## TASK BRIEF:
The following entries should be restated word for word, pictures excluded.

## EXERCISE DATA:
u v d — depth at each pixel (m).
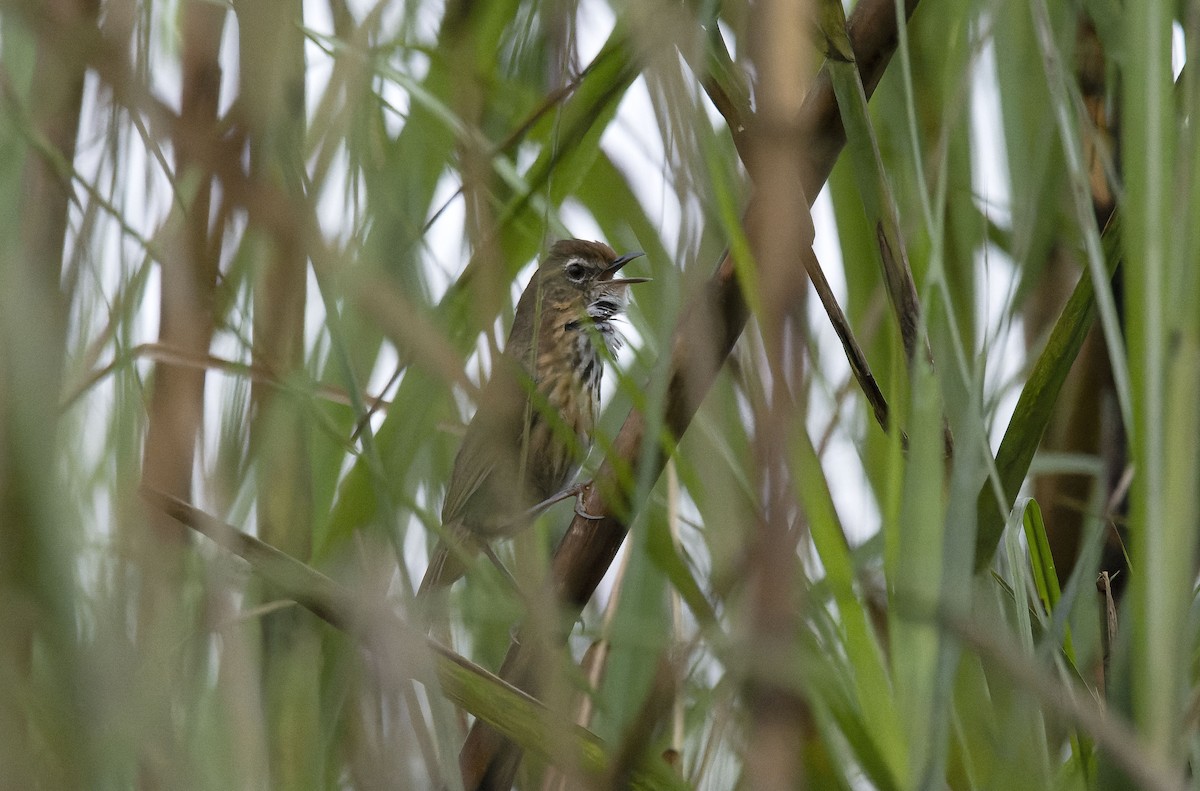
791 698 2.39
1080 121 4.65
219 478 3.35
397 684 3.15
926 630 3.49
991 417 4.49
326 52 3.73
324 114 3.64
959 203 5.40
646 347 5.26
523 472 3.16
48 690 2.39
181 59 3.69
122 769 2.48
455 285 3.60
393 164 3.97
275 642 3.73
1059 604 4.38
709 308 3.47
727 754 3.59
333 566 4.11
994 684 4.09
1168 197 3.29
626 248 5.60
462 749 4.84
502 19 4.48
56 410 2.56
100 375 3.04
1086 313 4.16
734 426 3.28
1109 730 3.16
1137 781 3.38
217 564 3.13
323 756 3.57
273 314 3.68
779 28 2.29
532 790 4.84
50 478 2.47
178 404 3.30
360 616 3.25
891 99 5.24
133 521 2.83
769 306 2.31
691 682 4.05
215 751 2.85
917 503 3.45
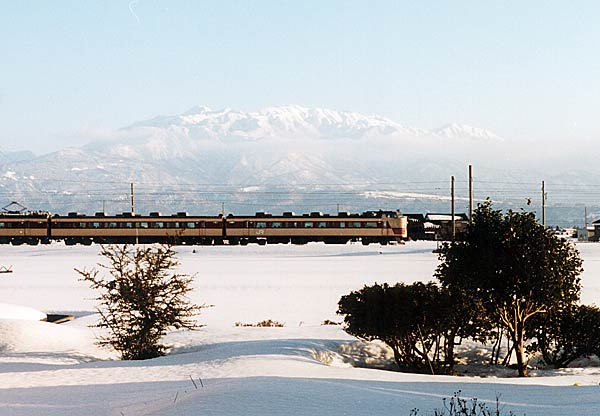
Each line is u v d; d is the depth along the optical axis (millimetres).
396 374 20516
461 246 23609
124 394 17344
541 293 22656
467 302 23672
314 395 14797
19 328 29578
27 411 15703
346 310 24531
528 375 23328
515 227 22984
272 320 35906
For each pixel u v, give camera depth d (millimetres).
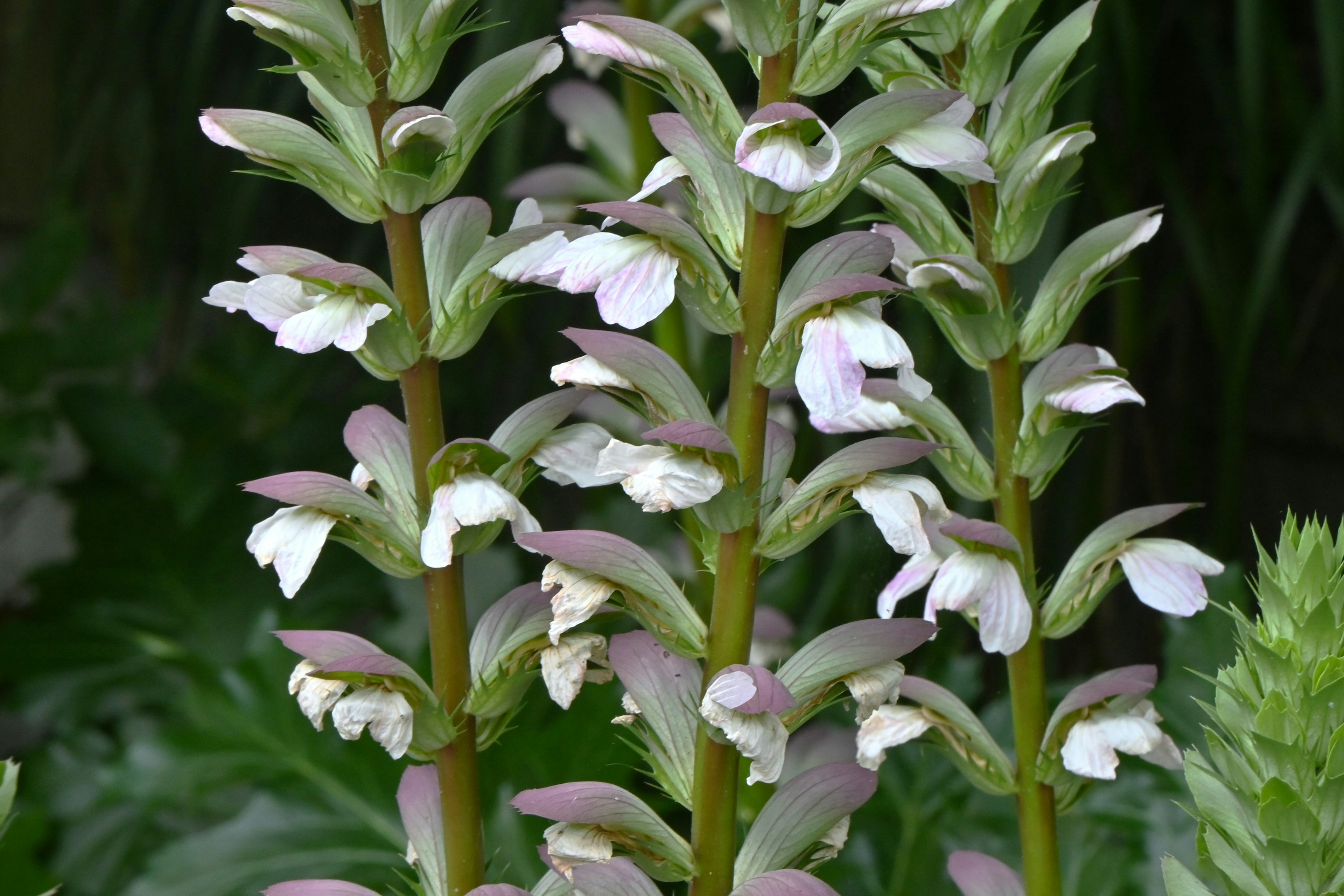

## ANSWER TO THIS PROBLEM:
u v d — depth at each pixel (m).
791 698 2.39
1080 121 4.65
219 478 3.35
397 684 3.15
926 630 3.49
991 417 4.49
326 52 3.73
324 114 3.64
959 203 5.40
646 347 5.26
523 472 3.16
48 690 2.39
181 59 3.69
122 769 2.48
455 285 3.60
393 164 3.97
275 642 3.73
1059 604 4.38
709 308 3.47
727 754 3.59
333 566 4.11
994 684 4.09
1168 197 3.29
626 248 5.60
462 749 4.84
502 19 4.48
56 410 2.56
100 375 3.04
1086 313 4.16
734 426 3.28
1109 730 3.16
1137 781 3.38
217 564 3.13
323 756 3.57
273 314 3.68
779 28 2.29
532 790 4.84
50 478 2.47
178 404 3.30
360 616 3.25
891 99 5.24
133 521 2.83
769 306 2.31
691 682 4.05
215 751 2.85
917 503 3.45
Each line is u v d; d is the depth along the optical axis (millimetres).
396 374 20516
461 246 23609
124 394 17344
541 293 22656
467 302 23672
314 395 14797
19 328 29578
27 411 15703
346 310 24531
528 375 23328
515 227 22984
272 320 35906
For each pixel u v, give camera depth d (millimetres).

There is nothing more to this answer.